Only a woman could have written Harry Potter
Tiana Lowe
The New York Times probably regrets letting staffers bully Bari Weiss to the point of resignation. Weiss’s new journalism project, the Free Press, continues to embarrass the corporate media and transform Substack into a legitimate competitor.
Standing out from the Free Press’s already prolific reporting is its new podcast, The Witch Trials of J.K. Rowling.
The show, which includes exclusive interviews with the Harry Potter author, delves into the controversy surrounding her. This includes not only contemporary liberals protesting Rowling over her opposition to letting men into women’s shelters and prisons, but also the initial protests from religious fundamentalists, who first turned Rowling’s legendary series into the most banned books of the 21st century.
So far, the Free Press has published just three riveting episodes, but they already confirm the obvious: The literary triumph of Harry Potter could only have ever been written by a woman.
As devotees of the series likely know, the first book emerged from the ashes of Rowling’s most troubled years. Shortly after the premature death of her mother, Rowling, who moved to Portugal to teach English and escape her grief, wound up pregnant in a physically and emotionally abusive relationship. After dreaming up the concept of “a scrawny, little, black-haired, bespectacled boy [who] became more and more of a wizard to” her, Rowling began writing the manuscript for what would become the third bestselling novel of all time. In the podcast, Rowling details her clandestine mission to sneak pages of the book from her home to her office as she planned to leave her abusive husband.
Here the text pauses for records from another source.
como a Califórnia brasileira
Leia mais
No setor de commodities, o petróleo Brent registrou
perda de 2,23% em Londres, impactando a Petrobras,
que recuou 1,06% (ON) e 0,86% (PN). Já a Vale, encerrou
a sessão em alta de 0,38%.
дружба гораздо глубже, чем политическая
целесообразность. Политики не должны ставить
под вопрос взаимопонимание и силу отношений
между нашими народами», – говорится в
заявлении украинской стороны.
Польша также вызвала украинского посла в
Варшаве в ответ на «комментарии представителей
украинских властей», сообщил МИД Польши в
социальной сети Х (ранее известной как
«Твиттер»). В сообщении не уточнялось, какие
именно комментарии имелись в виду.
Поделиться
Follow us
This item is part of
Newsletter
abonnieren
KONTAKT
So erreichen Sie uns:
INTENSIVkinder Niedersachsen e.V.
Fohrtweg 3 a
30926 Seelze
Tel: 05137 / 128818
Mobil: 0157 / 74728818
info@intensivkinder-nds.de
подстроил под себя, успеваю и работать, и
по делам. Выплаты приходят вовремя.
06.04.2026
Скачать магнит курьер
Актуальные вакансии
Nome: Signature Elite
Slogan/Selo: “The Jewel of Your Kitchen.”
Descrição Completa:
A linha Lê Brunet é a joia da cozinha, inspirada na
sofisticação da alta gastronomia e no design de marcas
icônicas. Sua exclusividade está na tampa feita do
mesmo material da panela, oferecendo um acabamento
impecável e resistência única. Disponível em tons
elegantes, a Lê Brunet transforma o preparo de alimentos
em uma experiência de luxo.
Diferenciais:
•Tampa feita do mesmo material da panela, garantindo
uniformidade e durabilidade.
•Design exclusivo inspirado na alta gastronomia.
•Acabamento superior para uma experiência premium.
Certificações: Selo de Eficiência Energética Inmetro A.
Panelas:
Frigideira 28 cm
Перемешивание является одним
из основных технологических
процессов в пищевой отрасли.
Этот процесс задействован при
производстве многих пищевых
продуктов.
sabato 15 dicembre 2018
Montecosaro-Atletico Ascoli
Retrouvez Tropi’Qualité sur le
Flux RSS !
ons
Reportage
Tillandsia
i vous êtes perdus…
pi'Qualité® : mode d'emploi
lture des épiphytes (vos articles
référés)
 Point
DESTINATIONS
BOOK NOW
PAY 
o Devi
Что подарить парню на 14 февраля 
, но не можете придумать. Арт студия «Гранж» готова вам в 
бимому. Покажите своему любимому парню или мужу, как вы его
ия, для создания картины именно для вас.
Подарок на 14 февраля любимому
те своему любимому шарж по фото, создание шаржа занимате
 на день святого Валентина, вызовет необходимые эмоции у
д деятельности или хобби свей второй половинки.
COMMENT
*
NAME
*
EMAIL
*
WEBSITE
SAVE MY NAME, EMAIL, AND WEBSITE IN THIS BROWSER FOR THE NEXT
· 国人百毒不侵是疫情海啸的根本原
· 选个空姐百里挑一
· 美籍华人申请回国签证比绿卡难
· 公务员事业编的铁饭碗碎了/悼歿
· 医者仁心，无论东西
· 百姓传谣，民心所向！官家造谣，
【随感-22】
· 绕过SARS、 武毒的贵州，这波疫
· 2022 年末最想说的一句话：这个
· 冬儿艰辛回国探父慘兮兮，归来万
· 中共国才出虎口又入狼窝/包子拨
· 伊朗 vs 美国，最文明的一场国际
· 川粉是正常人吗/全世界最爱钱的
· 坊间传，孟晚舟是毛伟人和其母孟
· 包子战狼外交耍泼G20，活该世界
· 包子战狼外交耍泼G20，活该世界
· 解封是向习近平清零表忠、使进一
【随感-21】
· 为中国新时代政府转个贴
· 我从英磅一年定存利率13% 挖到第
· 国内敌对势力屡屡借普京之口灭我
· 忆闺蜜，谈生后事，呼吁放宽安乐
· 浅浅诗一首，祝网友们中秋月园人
After six years of writing and an escape to her sister in Scotland, a publisher finally picked up the book with one crucial revision: Her name was edited to J.K. Rowling, as marketers feared that a woman author would fail in the fantasy genre.
Although the book became a global phenomenon beloved by boy and girls, men and women alike, the story contains insights, allegories, and relationship dynamics that only a woman dealing with the loss of her mother, becoming a mother herself, and surviving the abuse of a man would have created.
Consider what Dumbledore tells Harry when the boy finds the visages of his late parents in the magical mirror of Erised: “It does not do well to dwell on dreams and forget to live.” The mythical Dementors, which can administer a “kiss” to suck the soul out of a human body, reflect the depression and suicidality Rowling struggled with as a consequence of abuse and loss. The most crucial relationship in the book, other than between Harry and Voldemort, is between Harry and his mother. Her sacrifice of her own life to save her son marks Harry as the world’s only hope to defeat the Hitlerian Voldemort.
Obviously, it is not that men cannot experience painful grief or be victims of abuse themselves. It is rather that Rowling’s specific female experience of that chain of motherhood and pain — as well as the idiosyncratically female perspective of trying to gestate and protect the human living inside her from the violence of an intimate partner and a cruel world — are fundamental to the magic of Harry Potter.